Principal photography began on November 3, 2014, and ended on January 17, 2015.

==Release==
The film was released in the United Kingdom on May 5, 2017, by Lionsgate. The film was released in the United States on September 1, 2017.

==Reception==
On Rotten Tomatoes the film has an approval rating of 26% based on 57 reviews and an average rating of 4.3/10. The site's critical consensus states, "Unlocked strands an all-star cast in a spy thriller whose embrace of old-school formula might be refreshing if it weren't bogged down in genre clichés and a predictable plot." On Metacritic, the film has a score of 46 out of 100, based on 15 critics, indicating "mixed or average reviews".

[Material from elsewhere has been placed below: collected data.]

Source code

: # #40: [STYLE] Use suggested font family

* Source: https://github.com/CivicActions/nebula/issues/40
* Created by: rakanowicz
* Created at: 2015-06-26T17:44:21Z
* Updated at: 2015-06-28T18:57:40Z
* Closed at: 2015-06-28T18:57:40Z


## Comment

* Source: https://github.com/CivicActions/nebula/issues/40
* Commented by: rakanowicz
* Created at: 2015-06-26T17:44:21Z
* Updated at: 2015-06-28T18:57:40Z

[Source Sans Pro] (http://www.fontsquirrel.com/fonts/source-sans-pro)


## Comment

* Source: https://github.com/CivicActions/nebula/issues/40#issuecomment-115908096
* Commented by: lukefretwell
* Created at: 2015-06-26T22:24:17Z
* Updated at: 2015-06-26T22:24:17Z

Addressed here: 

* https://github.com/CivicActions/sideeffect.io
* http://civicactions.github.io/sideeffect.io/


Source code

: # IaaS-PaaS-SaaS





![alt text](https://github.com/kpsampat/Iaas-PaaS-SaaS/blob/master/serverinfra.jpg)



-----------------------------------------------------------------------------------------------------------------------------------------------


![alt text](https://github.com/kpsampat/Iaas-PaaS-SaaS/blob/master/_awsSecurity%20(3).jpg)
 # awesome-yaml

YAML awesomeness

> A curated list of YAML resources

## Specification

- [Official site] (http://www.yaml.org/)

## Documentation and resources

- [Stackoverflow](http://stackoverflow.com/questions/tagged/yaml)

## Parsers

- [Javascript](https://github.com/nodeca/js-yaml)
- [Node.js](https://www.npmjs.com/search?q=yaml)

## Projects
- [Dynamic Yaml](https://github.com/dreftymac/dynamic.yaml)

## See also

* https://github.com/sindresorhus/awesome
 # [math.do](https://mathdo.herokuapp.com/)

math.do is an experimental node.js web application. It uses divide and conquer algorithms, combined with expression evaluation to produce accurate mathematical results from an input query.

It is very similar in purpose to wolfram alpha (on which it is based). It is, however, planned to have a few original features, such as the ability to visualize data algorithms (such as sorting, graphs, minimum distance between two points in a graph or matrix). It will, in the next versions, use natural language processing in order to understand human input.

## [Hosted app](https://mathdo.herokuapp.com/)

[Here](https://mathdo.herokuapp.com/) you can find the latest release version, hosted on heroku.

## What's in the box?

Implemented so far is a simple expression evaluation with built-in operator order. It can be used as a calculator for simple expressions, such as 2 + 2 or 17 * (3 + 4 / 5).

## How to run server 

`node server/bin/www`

Guy Lodge of Variety was not impressed with the film and wrote, "Years on from The Girl With the Dragon Tattoo, Noomi Rapace is still ready for action, though this middling thriller lags behind her." Stephen Dalton of The Hollywood Reporter called it a "functional contemporary spy yarn" that is "played way too straight" and "brings nothing fresh to the formula besides the minor innovation of dropping an action heroine into a male-dominated field". Simran Hans of The Guardian gave the film one out of five stars and wrote, "A cast of stars proves unable to lift this derivative, turgid terrorism thriller."